Your move now, Mr. Trump.
Just saying.
Fred Imbert of CNBC wrote:Stocks fell sharply Tuesday as traders worried about a bond market phenomenon signaling a possible economic slowdown. Lingering worries around U.S.-China trade also sent jitters down Wall Street.
The Dow plunged more than 700 points, led by losses in Caterpillar. The S&P 500 sank 2.8 percent to trade below its 200-day moving average as the financials sector lagged. Utilities was the only positive sector in the S&P 500, rising 0.9 percent. The Nasdaq tumbled 3.3 percent.

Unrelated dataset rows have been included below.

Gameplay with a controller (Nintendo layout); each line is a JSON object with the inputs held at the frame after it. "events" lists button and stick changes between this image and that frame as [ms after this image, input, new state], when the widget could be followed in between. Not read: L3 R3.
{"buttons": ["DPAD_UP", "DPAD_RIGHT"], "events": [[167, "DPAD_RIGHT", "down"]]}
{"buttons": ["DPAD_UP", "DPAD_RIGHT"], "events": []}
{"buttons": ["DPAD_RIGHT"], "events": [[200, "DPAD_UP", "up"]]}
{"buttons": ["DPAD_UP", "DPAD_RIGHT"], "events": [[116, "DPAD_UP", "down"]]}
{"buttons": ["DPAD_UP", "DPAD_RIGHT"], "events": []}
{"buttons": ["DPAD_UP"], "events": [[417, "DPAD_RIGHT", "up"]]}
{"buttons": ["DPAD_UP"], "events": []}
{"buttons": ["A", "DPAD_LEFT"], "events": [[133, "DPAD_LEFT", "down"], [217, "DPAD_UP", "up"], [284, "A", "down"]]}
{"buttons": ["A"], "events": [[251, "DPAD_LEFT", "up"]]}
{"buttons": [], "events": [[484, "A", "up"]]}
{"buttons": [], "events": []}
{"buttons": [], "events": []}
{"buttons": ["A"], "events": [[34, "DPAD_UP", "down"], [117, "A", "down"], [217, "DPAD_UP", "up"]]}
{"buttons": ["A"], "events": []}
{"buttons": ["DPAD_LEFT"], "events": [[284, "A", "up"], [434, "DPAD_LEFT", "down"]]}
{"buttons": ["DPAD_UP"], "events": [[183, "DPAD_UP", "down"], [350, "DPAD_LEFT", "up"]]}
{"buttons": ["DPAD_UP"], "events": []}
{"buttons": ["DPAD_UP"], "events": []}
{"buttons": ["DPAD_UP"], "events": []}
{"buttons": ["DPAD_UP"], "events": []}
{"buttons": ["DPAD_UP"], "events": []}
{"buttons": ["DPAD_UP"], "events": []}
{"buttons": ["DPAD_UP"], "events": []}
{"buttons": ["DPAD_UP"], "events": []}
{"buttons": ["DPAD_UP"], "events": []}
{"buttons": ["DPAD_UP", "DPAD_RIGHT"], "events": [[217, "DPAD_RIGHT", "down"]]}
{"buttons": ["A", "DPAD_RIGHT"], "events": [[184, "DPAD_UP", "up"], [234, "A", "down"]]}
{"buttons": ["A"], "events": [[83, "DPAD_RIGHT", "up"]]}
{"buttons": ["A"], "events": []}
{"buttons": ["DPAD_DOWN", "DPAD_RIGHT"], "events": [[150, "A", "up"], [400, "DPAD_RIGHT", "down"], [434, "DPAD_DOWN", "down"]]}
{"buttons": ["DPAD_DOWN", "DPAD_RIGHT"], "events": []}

"You can see the utilities positive on the day, but financials are getting hammered on the flatter curve while industrials are likely down on the tariffs headlines," said Jack Ablin, founding partner of Cresset Wealth.
The yield on the three-year Treasury note surpassed its five-year counterpart on Monday. When a so-called yield curve inversion happens — short-term yields trading above longer-term rates — a recession could follow, though it is often years away after the signal triggers.
Long-term rates fell to session lows around midday in New York while short-term yields were little changed.
"We started the day at 2.95 percent. Just a couple minutes before noon, the 10-year yield went from a 2.94 to a 2.92 percent yield. That doesn't sound like much but that's closer to a yield inversion and that's adding to the overall pressure in the stock market," said Robert Pavlik, chief investment strategist at SlateStone Wealth.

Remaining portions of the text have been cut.